Brad Paisley singles chronology
| "Without a Fight" (2016) | "Today" (2016) | "Last Time for Everything" (2017) |

Music video
- "Today" on YouTube

= Today (Brad Paisley song) =

"Today" is a song recorded by American country music artist Brad Paisley. It was released on October 6, 2016, by Arista Nashville as the first single from his eleventh studio album, Love and War. Paisley co-wrote the song with Chris DuBois and Ashley Gorley, and co-produced it with Luke Wooten.
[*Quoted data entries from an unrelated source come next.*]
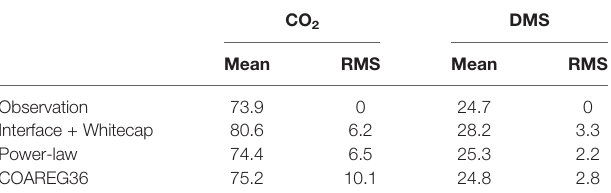
TABLE 2 | Summary of mean k 660 (cm hr -1 ) and RMS difference from mean HiWinGS measurements.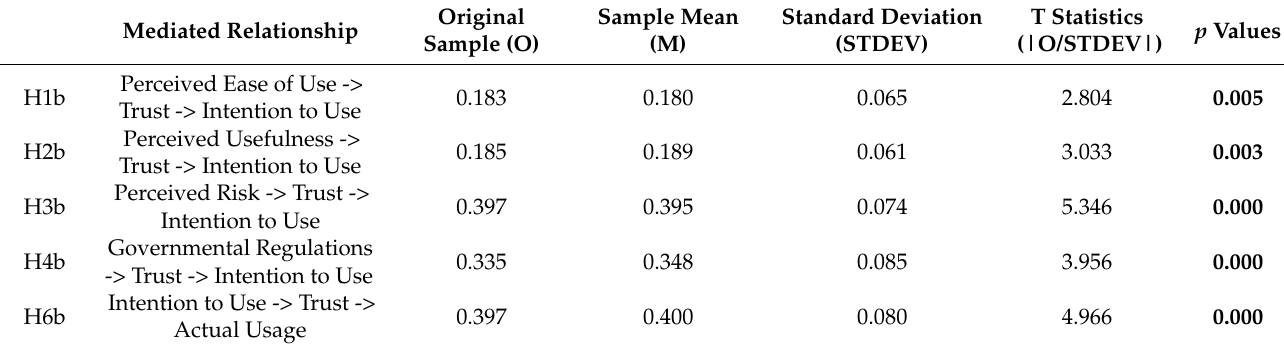
Table 6. Mediation Analysis (Indirect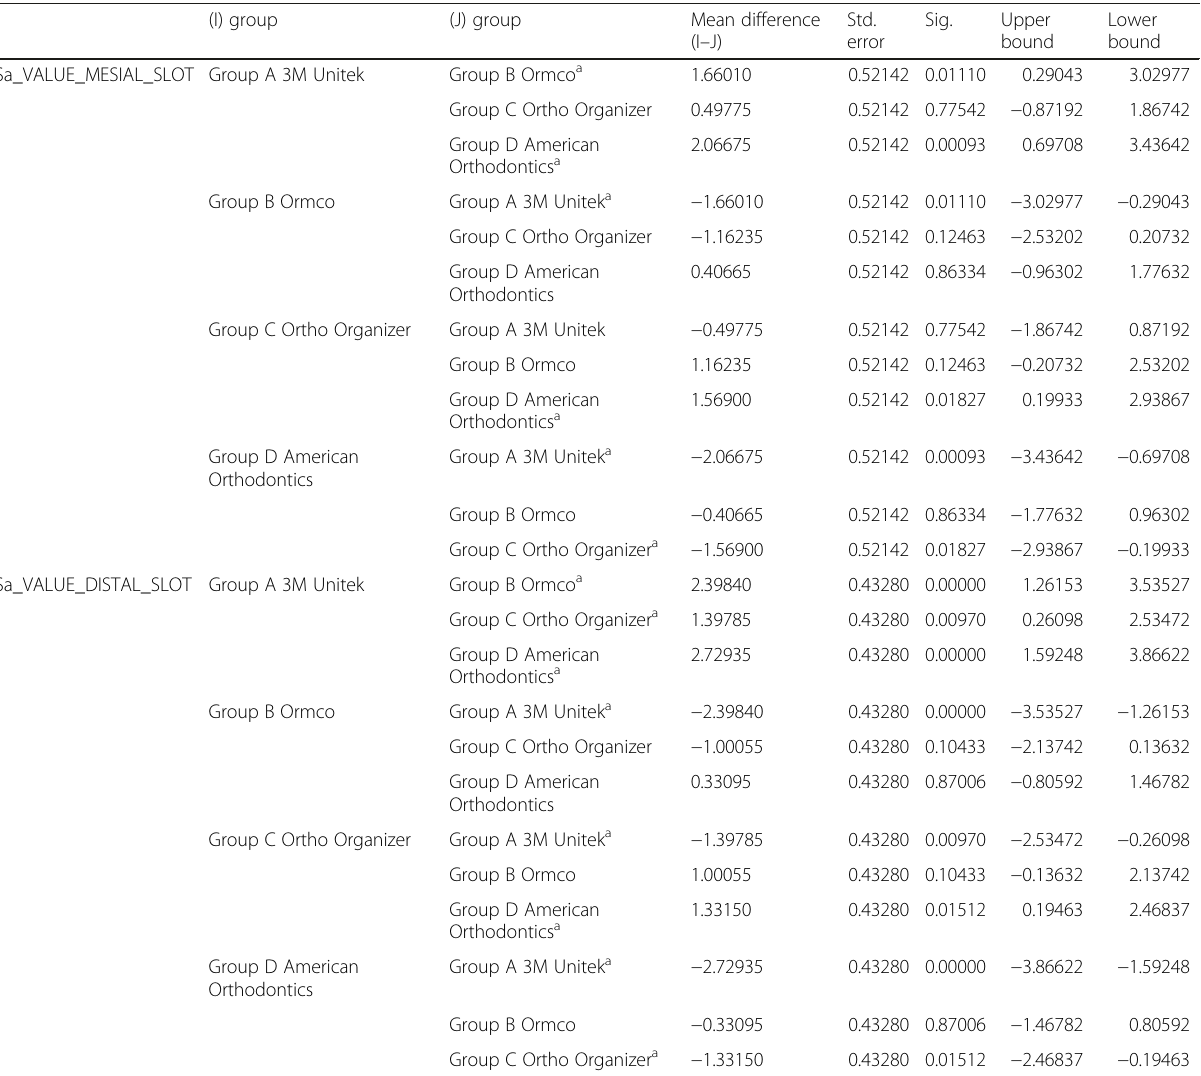
Table 2 Results of Tukey ’ s test for slot surface roughness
==Commercial performance==
"Today" gave Paisley his first number one on the Billboard Country Digital Song sales chart. It accumulated 41,000 downloads in its debut week and after its first full week, jumped from number 49 to 12 on the Hot Country Songs chart, with 1.1 million first-week streams and an airplay audience of 3.9 million. To date, this is Paisley’s last solo Top 10 hit. The song has sold 151,000 copies as of March 2017.

==Usage in other media==
The song was featured in Comedy Central animated series South Park episode "Buddha Box".

==Music video==
The music video was directed by Paisley and Jim Shea and premiered in October 2016. The emotional video quickly went viral after its release and has been viewed over 25 million times during the first week with over ½ million shares on Facebook.

The video focuses on the song's central idea of a happy memory being enough to sustain one through the hard times.

==Charts==

===Weekly charts===

| Chart (2016–2017) | Peak position |
|---|---|
| Canada Hot 100 (Billboard) | 100 |
| Canada Country (Billboard) | 5 |
| US Billboard Hot 100 | 67 |
| US Country Airplay (Billboard) | 3 |
| US Hot Country Songs (Billboard) | 7 |

===Year-end charts===

| Chart (2017) | Position |
|---|---|
| Canada Country (Billboard) | 44 |
| US Country Airplay (Billboard) | 32 |
| US Hot Country Songs (Billboard) | 50 |

==Certifications==

| Region | Certification | Certified units/sales |
| Canada (Music Canada) | Gold | 40,000^{‡} |
^{‡} Sales+streaming figures based on certification alone.